Come le pecore abbiamo bisogno di protezione. La vita è sempre in pericolo: ci sono lupi (che rapiscono= prendono per sé e disperdono), ladri e briganti. Non possiamo fidarci dei mercenari, dei salariati. Solo nell’affidarci a Lui sperimentiamo la grazia e la pace.
“Homo homini lupus” diceva il filosofo inglese Hobbes: "l'uomo è lupo per l'uomo", vive secondo istinti di sopravvivenza e di sopraffazione, dove il più forte comanda e spadroneggia sugli altri.
Gesù ci invita a
diventare come Dio per uscire da questa spirale dove il più forte comanda e schiaccia
per i propri interessi. Solo seguendo l’esempio di Dio l’uomo può realizzare la
sua umanità. A una cultura del prendere (fatta di competitività, rivalità e
violenza), subentra una cultura del dare (fatta di fraternità, solidarietà e
amore). Una vita bella, vivibile, divina.
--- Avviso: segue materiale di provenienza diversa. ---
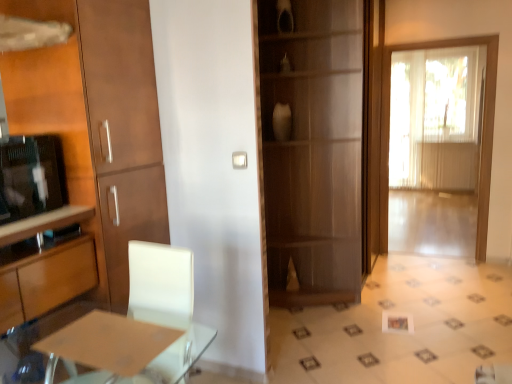
Question: Should I look upward or downward to see white sheer curtain at right?

Choices:
 (A) up
 (B) down

Answer: (A)

Question: Could you tell me if wooden cabinet at center is facing transparent glass door at right?

Choices:
 (A) yes
 (B) no

Answer: (A)

Question: Could transparent glass door at right be considered to be inside wooden cabinet at center?

Choices:
 (A) yes
 (B) no

Answer: (B)

Question: Is wooden cabinet at center smaller than transparent glass door at right?

Choices:
 (A) no
 (B) yes

Answer: (A)

Question: From the image's perspective, is wooden cabinet at center under transparent glass door at right?

Choices:
 (A) no
 (B) yes

Answer: (A)

Question: Can you confirm if wooden cabinet at center is taller than transparent glass door at right?

Choices:
 (A) no
 (B) yes

Answer: (B)

Question: Are wooden cabinet at center and transparent glass door at right far apart?

Choices:
 (A) no
 (B) yes

Answer: (B)

Question: Considering the relative sizes of matte brown table at lower left and white sheer curtain at right in the image provided, is matte brown table at lower left bigger than white sheer curtain at right?

Choices:
 (A) no
 (B) yes

Answer: (A)

Question: Considering the relative positions of matte brown table at lower left and white sheer curtain at right in the image provided, is matte brown table at lower left to the right of white sheer curtain at right from the viewer's perspective?

Choices:
 (A) no
 (B) yes

Answer: (A)

Question: From a real-world perspective, is matte brown table at lower left located higher than white sheer curtain at right?

Choices:
 (A) yes
 (B) no

Answer: (B)

Question: Considering the relative sizes of matte brown table at lower left and white sheer curtain at right in the image provided, is matte brown table at lower left wider than white sheer curtain at right?

Choices:
 (A) yes
 (B) no

Answer: (A)

Question: Can white sheer curtain at right be found inside matte brown table at lower left?

Choices:
 (A) yes
 (B) no

Answer: (B)

Question: From the image's perspective, would you say matte brown table at lower left is shown under white sheer curtain at right?

Choices:
 (A) yes
 (B) no

Answer: (A)

Question: Can you confirm if matte brown table at lower left is thinner than wooden cabinet at left, positioned as the second cabinetry in top-to-bottom order?

Choices:
 (A) yes
 (B) no

Answer: (A)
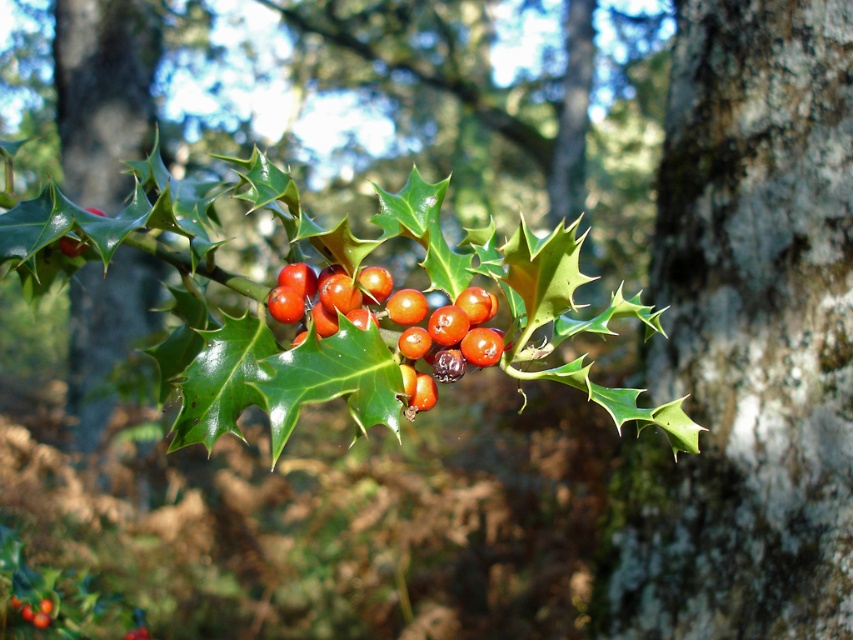
Question: Which object is positioned farthest from the smooth bark tree trunk at left?

Choices:
 (A) glossy red berries at center
 (B) smooth gray bark at center

Answer: (A)

Question: Is smooth gray bark at center to the right of smooth bark tree trunk at left from the viewer's perspective?

Choices:
 (A) yes
 (B) no

Answer: (A)

Question: Does smooth gray bark at center appear under smooth bark tree trunk at left?

Choices:
 (A) no
 (B) yes

Answer: (B)

Question: Which point is closer to the camera?

Choices:
 (A) (440, 353)
 (B) (144, 284)
 (C) (721, 493)

Answer: (A)

Question: Does smooth bark tree trunk at left lie in front of glossy red berries at center?

Choices:
 (A) no
 (B) yes

Answer: (A)

Question: Which point is closer to the camera?

Choices:
 (A) (70, 141)
 (B) (787, 436)

Answer: (B)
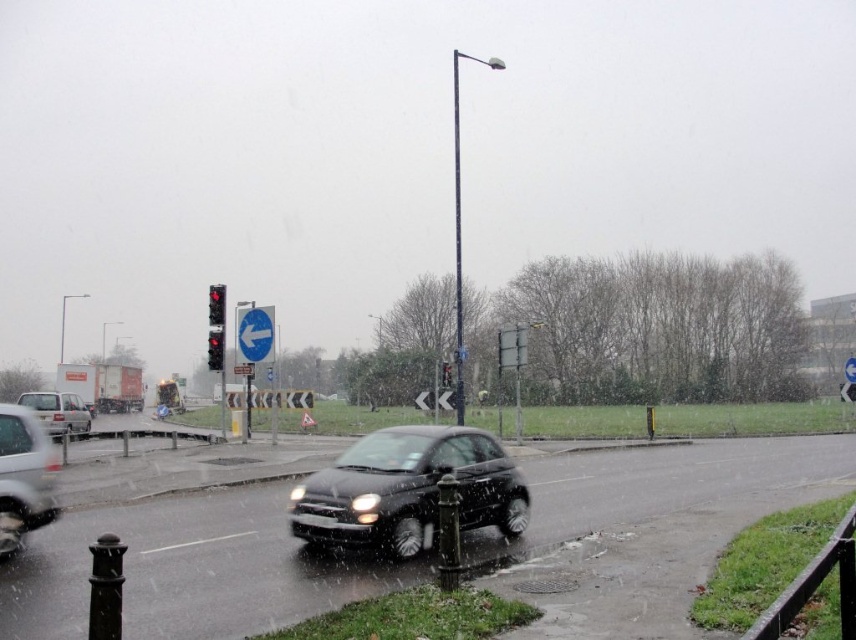
Question: Which of the following is the closest to the observer?

Choices:
 (A) (843, 374)
 (B) (10, 529)
 (C) (217, 340)
 (D) (295, 497)

Answer: (B)

Question: Which of these objects is positioned closest to the red glass traffic light at center?

Choices:
 (A) white plastic arrow at center
 (B) silver metallic van at left

Answer: (B)

Question: Is red glass traffic light at upper center smaller than white plastic arrow at center?

Choices:
 (A) yes
 (B) no

Answer: (A)

Question: Does glossy black car at center appear on the left side of red glass traffic light at upper center?

Choices:
 (A) no
 (B) yes

Answer: (A)

Question: Is white plastic sign at upper center positioned before white plastic arrow at center?

Choices:
 (A) yes
 (B) no

Answer: (A)

Question: Which point appears closest to the camera in this image?

Choices:
 (A) (432, 426)
 (B) (214, 346)

Answer: (A)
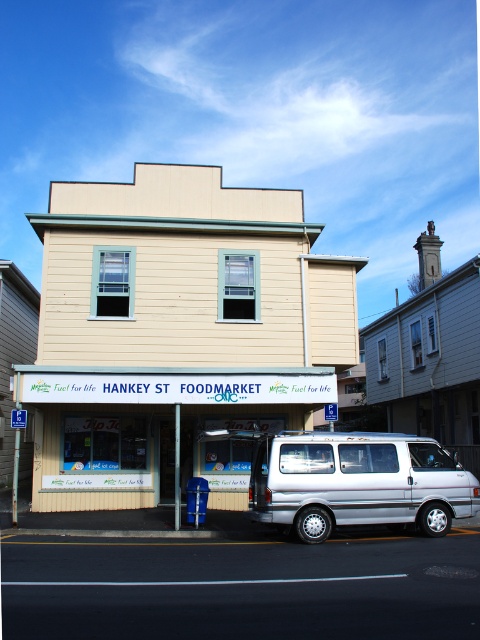
You are a delivery person with a cart that is 2 meters wide. You need to move your cart between the beige wood hankey st foodmarket at center and the silver metallic van at center. Is there enough space for your cart to pass through?

The distance between the beige wood hankey st foodmarket at center and the silver metallic van at center is 3.41 meters. Since the cart is 2 meters wide, there is sufficient space for the cart to pass through.

You are a delivery person arriving at Hankey Street Foodmarket. You see the beige wood hankey st foodmarket at center and the silver metallic van at center. Which object is taller?

The beige wood hankey st foodmarket at center is much taller than the silver metallic van at center.

In the scene shown: You are standing at the entrance of Hankey Street Foodmarket. You see a point marked at coordinates (175, 330). What object is located at that point?

The point at coordinates (175, 330) corresponds to the beige wood Hankey St Foodmarket at center.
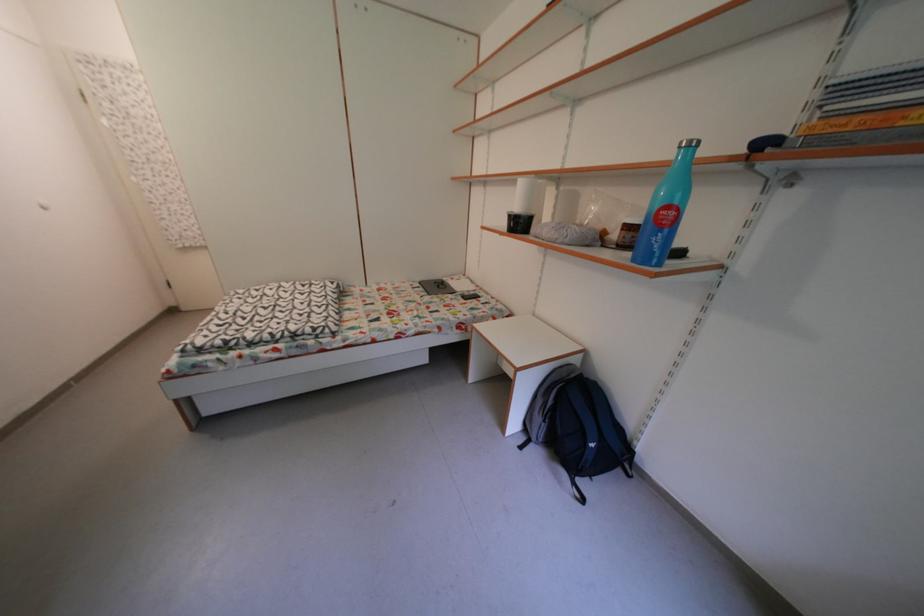
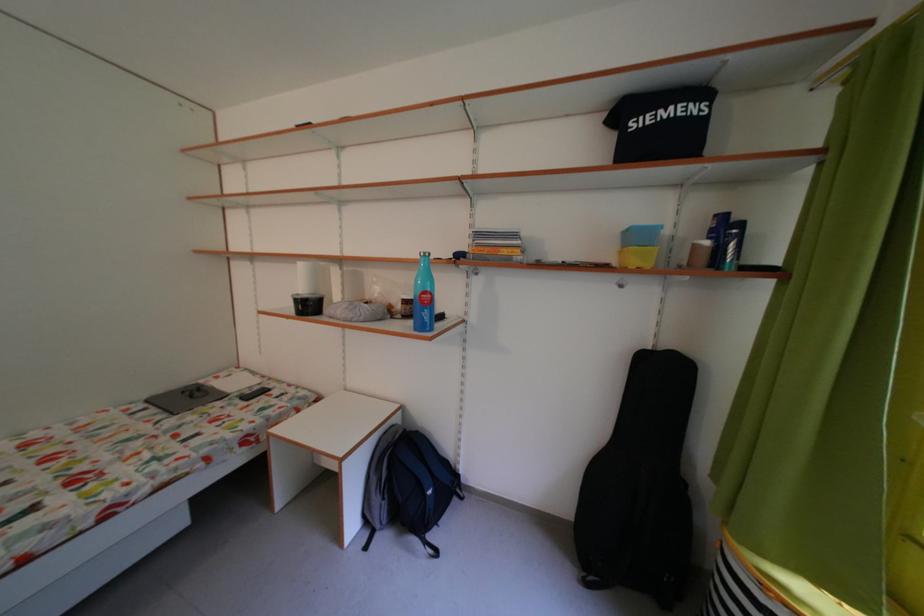
In the second image, find the point that corresponds to (519,222) in the first image.

(306, 306)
Il pastore è nel linguaggio biblico il simbolo di chi governa, amministra, ha responsabilità (sacerdoti, ma anche genitori, nonni, maestri…). Il vero pastore comunica vita e libertà: il Vangelo non vuole assolutamente essere un invito alla sottomissione gregaria nella Chiesa, ma piuttosto una dura condanna per coloro che abusano della loro autorità. Tema attuale.
Il buon pastore è l’immagine positiva
dell’autorità. Gesù è il pastore ideale, il vero pastore, punto di riferimento
serio per tutti coloro che esercitano una qualche autorità nella Chiesa e nella
società.
Anche quelle di altri recinti: mandato
missionario. Diverranno un solo gregge (non un solo ovile): unità nella distinzione.
A ciascuno
ripete: tu mi importi. Siamo importanti
per Dio!
Signore, non
ti importa che moriamo? Gridano li apostoli spaventati dalla tempesta. E il
Signore risponde placando il mare, sgridando il vento, per dire: Sì, mi importa
di te, mi importa la tua vita, tu sei importante. Non temere!
Lo ripete a
ciascuno: mi importano i passeri del cielo ma tu vali di più. Mi importano i
gigli del campo ma tu conti più di tutti i gigli del mondo.
Il comandamento che impariamo dal
pastore bello è che la vita è dono. "Dare vita" significa contagiare
d’amore, libertà e coraggio chi avvicini, di vitalità ed energia chi incontri.
Significa trasmettere le cose che ti fanno vivere, che fanno lieta, generosa e
forte la tua vita, bella la tua fede, contagiosi i motivi della tua gioia.
Seguendo Gesù, pastore e tempio
perfetto (1° lettura: Gesù pietra angolare), fonte unica di salvezza, diventiamo
fratelli e Figli del Padre (2° lettura). Invito a guardare alle nostre origini
(Gesù incarnato nella storia, operante nel presente, nel suo nome = nella sua
persona) e al nostro futuro (quel che saremo e che non è stato ancora rivelato).